プレミアム缶コーヒー、リニューアルして味はどう変わった? 味覚センサーで分析:2商品の味(2/2 ページ)
コンビニコーヒーへ対抗するため、メーカー各社が力を入れている「プレミアム缶コーヒー」。最近リニューアルしたというサントリーとダイドーの商品の味は、どう変わったのか。味覚センサーで味を分析してみたところ……。
味覚センサーを使って味を分析
両社のコメントを聞いて「リニューアルの際に、さまざまな工夫をしていることはよく分かった。しかし、味がどう変わったのか、よく分からない」という人も多いだろう。そこで、どんな食べ物・飲み物でも5つの味(甘味・塩味・酸味・苦味・旨味)として数値化できる「味覚センサー」を使って、AISSY株式会社の鈴木隆一さんに両社の味を分析してもらった。
「リニューアル前のプレミアムボスは甘さが強く、あまり苦味がありませんでした。しかし、リニューアル後は甘さを少し抑えたことで、苦味と酸味をより感じやすくなっていますね。
一方、リニューアル前の世界一のバリスタは少し苦味が強かったのですが、リニューアル後は苦さを抑えたことで、甘味と酸味をより感じやすくなっています。
下の図を見ていただけますか。どちらの商品もリニューアル前は特徴がハッキリしていたのですが、リニューアル後は味が少し近くなっています。『これは甘いね』『これは苦いね』という分かりやすさはなくなりましたが、両商品とも『甘さ』と『苦さ』が混在したことで、より複雑な味わいを楽しめることができるのではないでしょうか」(鈴木氏)
味覚センサーを使って5つの味を分析してもらったわけだが、さらに「後味」についても調べてもらった。
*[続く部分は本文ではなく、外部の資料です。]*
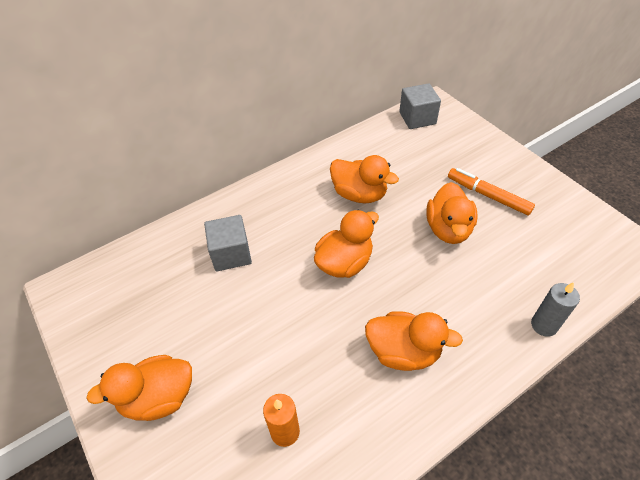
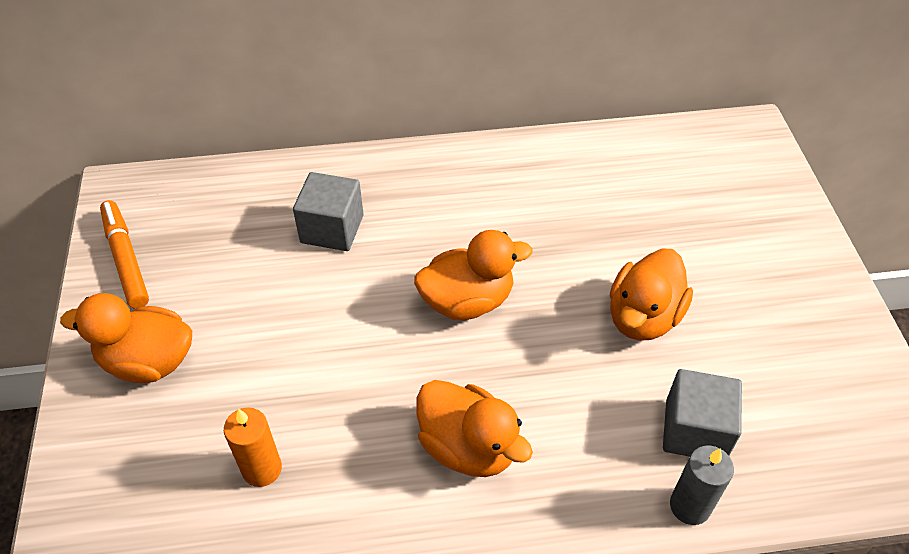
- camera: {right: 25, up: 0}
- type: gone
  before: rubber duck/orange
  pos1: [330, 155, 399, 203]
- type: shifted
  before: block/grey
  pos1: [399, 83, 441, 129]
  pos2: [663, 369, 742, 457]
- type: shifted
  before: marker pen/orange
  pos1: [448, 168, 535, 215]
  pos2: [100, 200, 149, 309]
口に含んでから160秒後の味の変化を分析してもらったところ「リニューアル前のプレミアムボスは甘さが強かったので、後味が強かった。しかし、リニューアル後は甘さを抑えたことで、後味を感じにくくなっています。一方、世界一のバリスタについては、リニューアルによって後味の変化はほとんどありません。後味がしっかり残っていますね」
これまでパッケージに「リニューアルしました」と書かれていても、味の違いがよく分からないので興味を示さなかった人もいるだろう。ただ、今回のような形で新旧の味を科学的に数値化すれば、どのように“変化”したのかが理解できたはず。「いつも同じモノを食べて飲んでいる」という人も、リニューアルをきっかけに新しい商品を手にとってみてはいかがだろうか。